The large number of autophagy-related genes in which mutations can cause both ALS and FTD suggests that autophagy dysfunction may be important in the pathogenesis of all etiologies of ALS-FTD. In one study, spinal cord tissue from 47 patients with ALS from a variety of etiologies, including familial and sporadic, was evaluated, and all samples had UBQLN2 in neuronal inclusions (155). A major role for autophagy in disease pathogenesis is also consistent with the ubiquity of protein aggregates found in all cases of ALS and FTD.

5. CONCLUDING REMARKS

Recent advances in human genetics, neuroimaging, and neuropathology have dramatically enhanced our ability to understand the pathogenesis of FTLD. In parallel, there are mounting biophysical, biochemical, and cell biology results supporting the model that RNA binding proteins undergo LLPS to facilitate the assembly and disassembly of many membraneless organelles. These results support the critical role of these organelles in RNA transcription, translation, transport, localization, and degradation, and they underscore the importance of maintaining homeostasis in these membraneless organelles in neurons and glia. Furthermore, many FTLD genes have critical roles in intracellular pathways, including endolysosomal trafficking, the formation of autophagosomes, nuclear–cytoplasmic transport, and protein quality control process. Perturbations to these pathways disrupt the homeostasis of membraneless organelles and lead to the progressive accumulation of proteins.

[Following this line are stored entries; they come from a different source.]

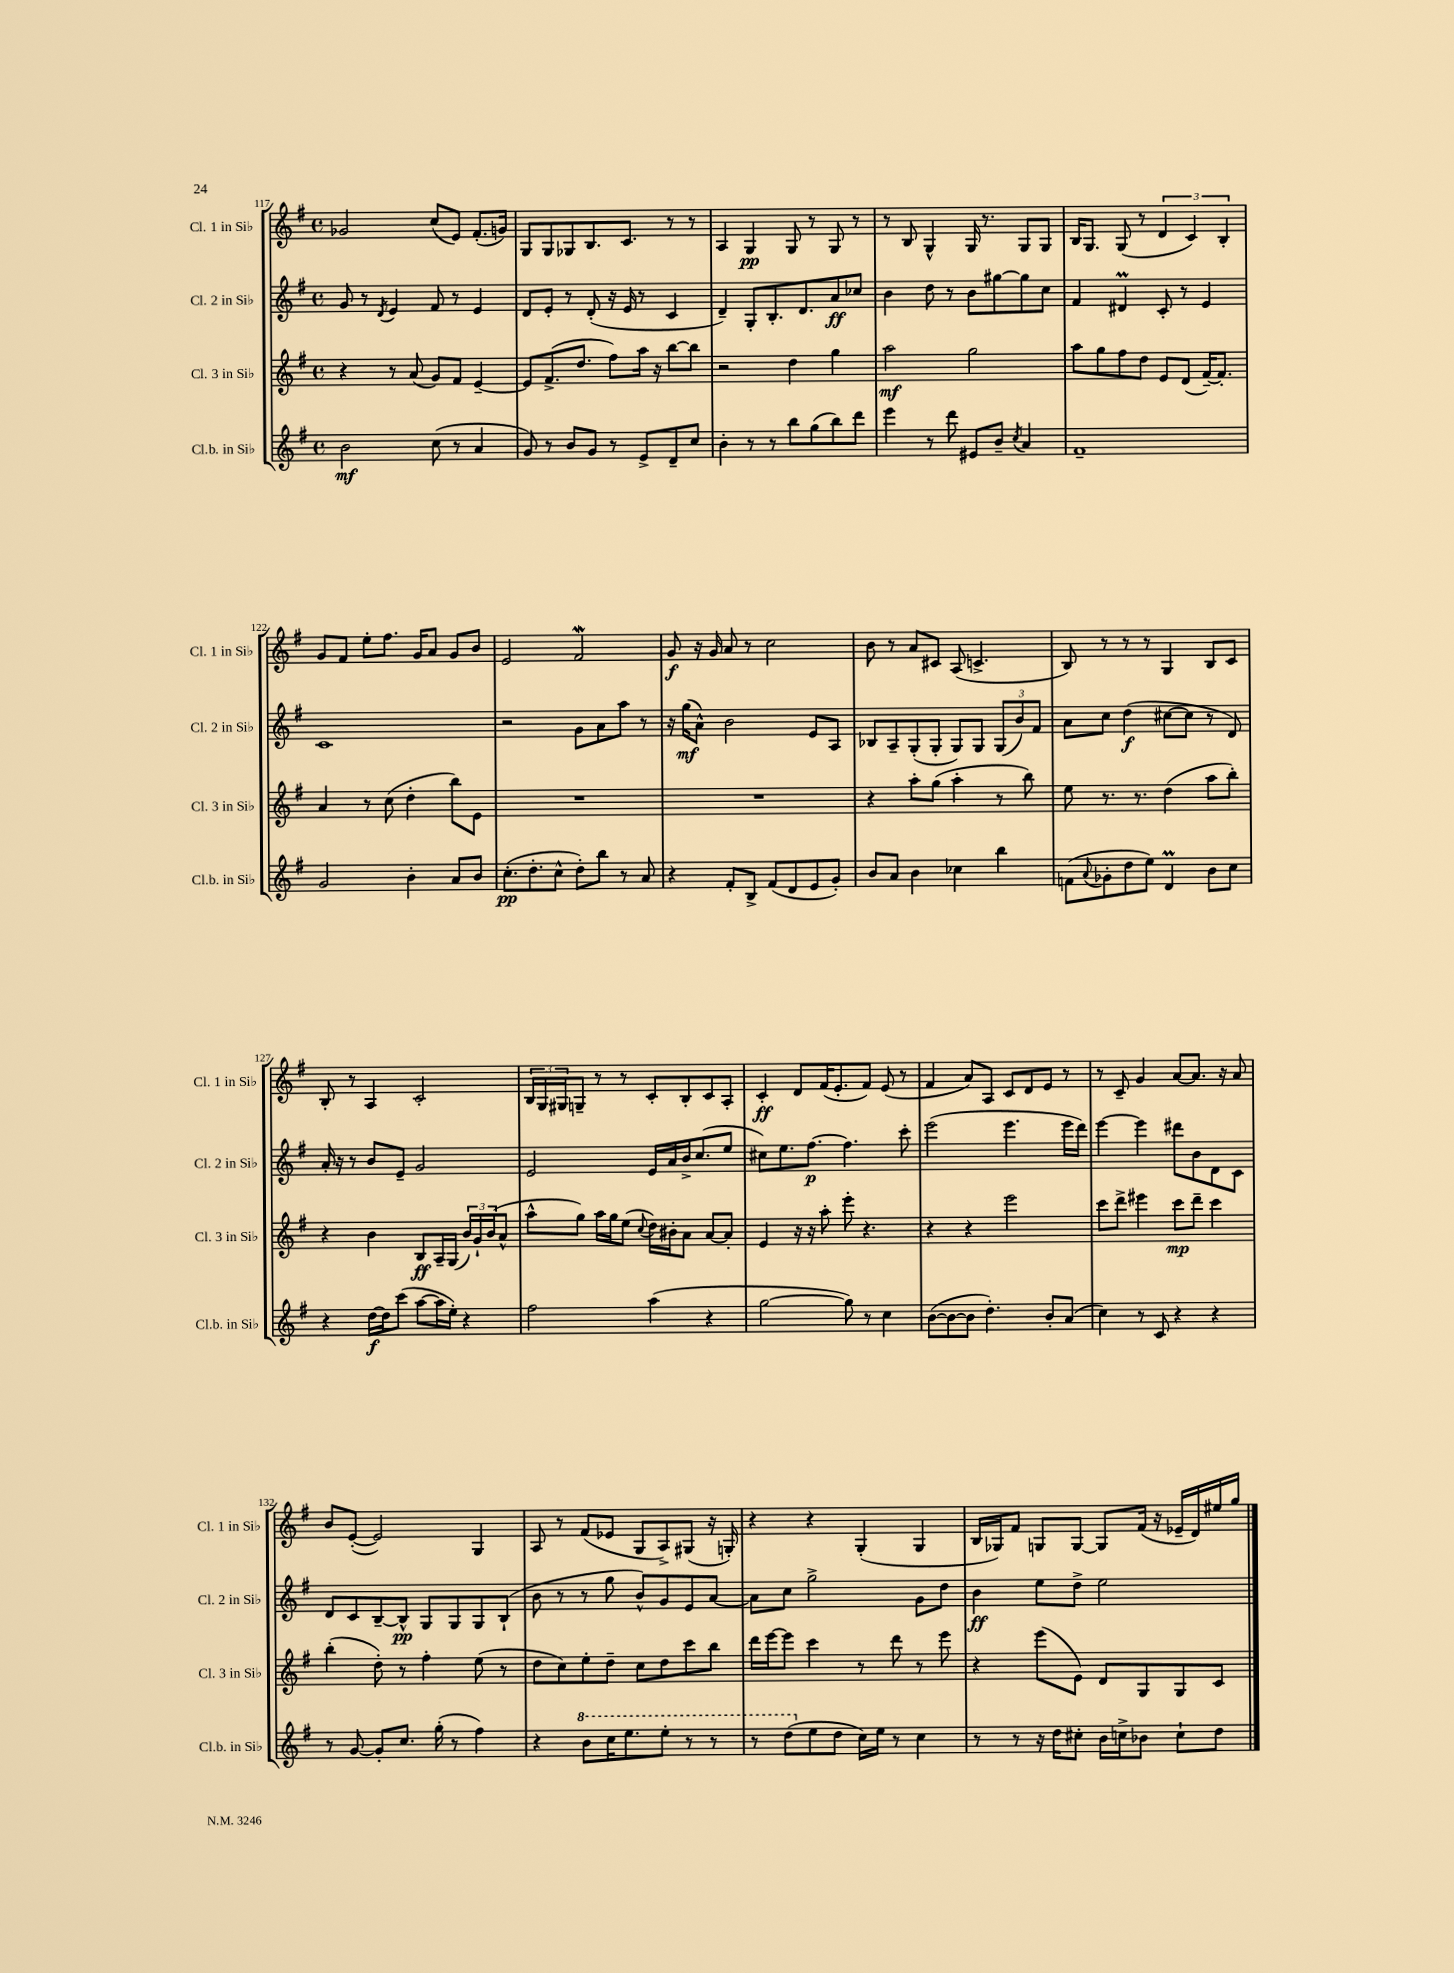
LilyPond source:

<<
\new StaffGroup <<
\new Staff = "s0" \with { instrumentName = "Cl. 1 in Sib" shortInstrumentName = "Cl. 1 in Sib" } {
    \clef treble \key g \major \defaultTimeSignature \time 4/4
    ges'2 c''8( e'8) fis'8.-.( g'16) |
    g8 g8 ges8 b8. c'8. r8 r8 |
    a4 g4\pp g8 r8 g8 r8 |
    r8 b8 g4-^ g16 r8. g8 g8 |
    b16 g8. g8( r8 \tuplet 3/2 { d'4 c'4) b4-. } |
    g'8 fis'8 e''8-. fis''8. g'16 a'8 g'8 b'8 |
    e'2 fis'2\mordent |
    g'8\f r16 g'16 a'8 r8 c''2 |
    b'8 r8 a'8 cis'8 a8( c'4.-> |
    b8) r8 r8 r8 g4 b8 c'8 |
    b8-. r8 a4 c'2-. |
    \tuplet 3/2 { b16 g16 gis16 } g8-- r8 r8 c'8-. b8-. c'8 a8-. |
    c'4-.\ff d'8 fis'16( e'8.-. fis'8) e'8( r8 |
    fis'4 a'8) a8 c'8 d'8 e'8 r8 |
    r8 c'8-- g'4 a'8~ a'8. r16 a'8 |
    b'8 e'8~-.( e'2) g4 |
    a8 r8 fis'8( ees'8 g8 a8->) gis8( r16 g16-.) |
    r4 r4 g4-.( g4 |
    b16 ges16) fis'8 g8 g8~ g8 fis'16( r16 ees'16-- d'16) eis''16 g''16 \bar "|." |
}
\new Staff = "s1" \with { instrumentName = "Cl. 2 in Sib" shortInstrumentName = "Cl. 2 in Sib" } {
    \clef treble \key g \major \defaultTimeSignature \time 4/4
    g'8 r8 \acciaccatura { d'8 } e'4 fis'8 r8 e'4 |
    d'8 e'8-. r8 d'8-.( r16 e'16 r8 c'4 |
    d'4--) g8-. b8.-. d'8. a'8\ff ces''8 |
    b'4 d''8 r8 b'8 gis''8~ gis''8 c''8 |
    fis'4 dis'4\prall c'8-. r8 e'4 |
    c'1 |
    r2 g'8 a'8 a''8 r8 |
    r16 g''16\mf( a'8-^) b'2 e'8 a8 |
    bes8 a8-- g8-.( g8-. g8) g8 \tuplet 3/2 { g8( b'8) fis'8 } |
    a'8 c''8 d''4\f( cis''8~ cis''8 r8 d'8) |
    a'16-. r16 r8 b'8 e'8-- g'2 |
    e'2 e'16 a'16 b'16-> c''8.( e''8 |
    cis''8) e''8. fis''8.~\p fis''4. c'''8-. |
    e'''2( e'''4. e'''16 d'''16) |
    e'''4~ e'''4 dis'''8 b'8 d'8 c'8 |
    d'8 c'8 b8~-- b8-^\pp g8 g8 g8 b8-!( |
    b'8 r8 r8 g''8 b'8-^) g'8 e'8 a'8~ |
    a'8 c''8 g''2-> g'8 d''8 |
    b'4\ff e''8 d''8-> e''2 \bar "|." |
}
\new Staff = "s2" \with { instrumentName = "Cl. 3 in Sib" shortInstrumentName = "Cl. 3 in Sib" } {
    \clef treble \key g \major \defaultTimeSignature \time 4/4
    r4 r8 a'8( g'8) fis'8 e'4~-- |
    e'8 fis'8.->( d''8. fis''8) a''16 r16 b''8~ b''8 |
    r2 d''4 g''4 |
    a''2\mf g''2 |
    a''8 g''8 fis''8 d''8 e'8 d'8( fis'16~--) fis'8.-. |
    a'4 r8 c''8( d''4-. b''8) e'8 |
    R1 |
    R1 |
    r4 a''8-. g''8( a''4-. r8 b''8) |
    e''8 r8. r8. d''4( a''8 b''8-.) |
    r4 b'4 b8\ff a16-- g16( \tuplet 3/2 { b'16) g'16-! b'16( } a'8-^ |
    a''8-^ g''8) a''16 g''16 e''8( \appoggiatura { c''8 } d''16) bis'16-. a'8 a'8~ a'8-. |
    e'4 r16 r16 a''8-. e'''8-. r4. |
    r4 r4 e'''2 |
    c'''8 d'''8-> eis'''4 c'''8\mp d'''8-- c'''4 |
    b''4-.( d''8-.) r8 fis''4-. e''8( r8 |
    d''8 c''8) e''8-. d''8-- c''8 d''8 c'''8 b''8 |
    d'''16 e'''16~ e'''8 c'''4 r8 d'''8 r8 e'''8 |
    r4 e'''8( e'8) d'8 g8 g8 c'8 \bar "|." |
}
\new Staff = "s3" \with { instrumentName = "Cl.b. in Sib" shortInstrumentName = "Cl.b. in Sib" } {
    \clef treble \key g \major \defaultTimeSignature \time 4/4
    b'2\mf c''8( r8 a'4 |
    g'8) r8 b'8 g'8 r8 e'8-> d'8-- c''8 |
    b'4-. r8 r8 b''8 g''8( b''8) d'''8 |
    e'''4 r8 d'''8 eis'8 b'8-- \acciaccatura { c''8 } a'4 |
    fis'1-- |
    g'2 b'4-. a'8 b'8 |
    c''8.-.\pp( d''8.-. c''8-^ d''8-.) b''8 r8 a'8 |
    r4 fis'8-. b8-> fis'8( d'8 e'8 g'8-.) |
    b'8 a'8 b'4 ces''4 b''4 |
    f'8( \appoggiatura { a'8 } ges'8-. d''8 e''8) d'4\prall b'8 c''8 |
    r4 d''16~\f d''16 c'''8( a''8~ a''16 e''16-.) r4 |
    fis''2 a''4( r4 |
    g''2~ g''8) r8 c''4 |
    b'8~( b'8~ b'8 d''4.-.) b'8-. a'8( |
    c''4) r8 c'8 r4 r4 |
    r8 g'8~ g'8-. c''8. g''16-.( r8 fis''4) |
    r4 \ottava #1 b''8 c'''16 e'''8. e'''8-. r8 r8 |
    r8 d'''8( \ottava #0 e''8 d''8 c''16) e''16 r8 c''4 |
    r8 r8 r16 d''16 cis''8-. b'16 c''16-> bes'8 c''8-! d''8 \bar "|." |
}
>>
>>
\layout { \context { \Score currentBarNumber = #117 } }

Looking ahead, there are many crucial unanswered questions that need to be addressed before we will fully understand the disease mechanisms. First, does the LLPS property of RNA binding proteins offer broader implications for the pathogenesis of FTLD? Interestingly, one recent study shows that another FTLD-related protein, tau, similar to RNA binding proteins, also is intrinsically disordered and can interact with transfer RNA to form liquid droplets (156). This exciting discovery suggests a unifying theory in which the intrinsically disordered LC domain may be a common property in human proteomes. Perturbations to the properties of these proteins can promote the initiation and progression of abnormal protein aggregate formation. Second, what are the impacts of FTLD genes in neuron–glia interactions? Microglia, astroglia, and oligodendroglia have critical functions in maintaining homeostasis in the nervous system. As discussed, there is compelling evidence that loss of function in the FTLD genes C9orf72 and GRN has profound impacts on microglial functions. It will be important to further elucidate the underlying mechanisms of microglial dysfunction and determine whether similar aberrant activation can be detected in other glial cell types. Finally, given the increased prevalence of autoimmune disorders in FTLD patients, it will be important to determine whether mutations in FTLD genes may lead to broader dysfunction in the innate and adaptive immune systems.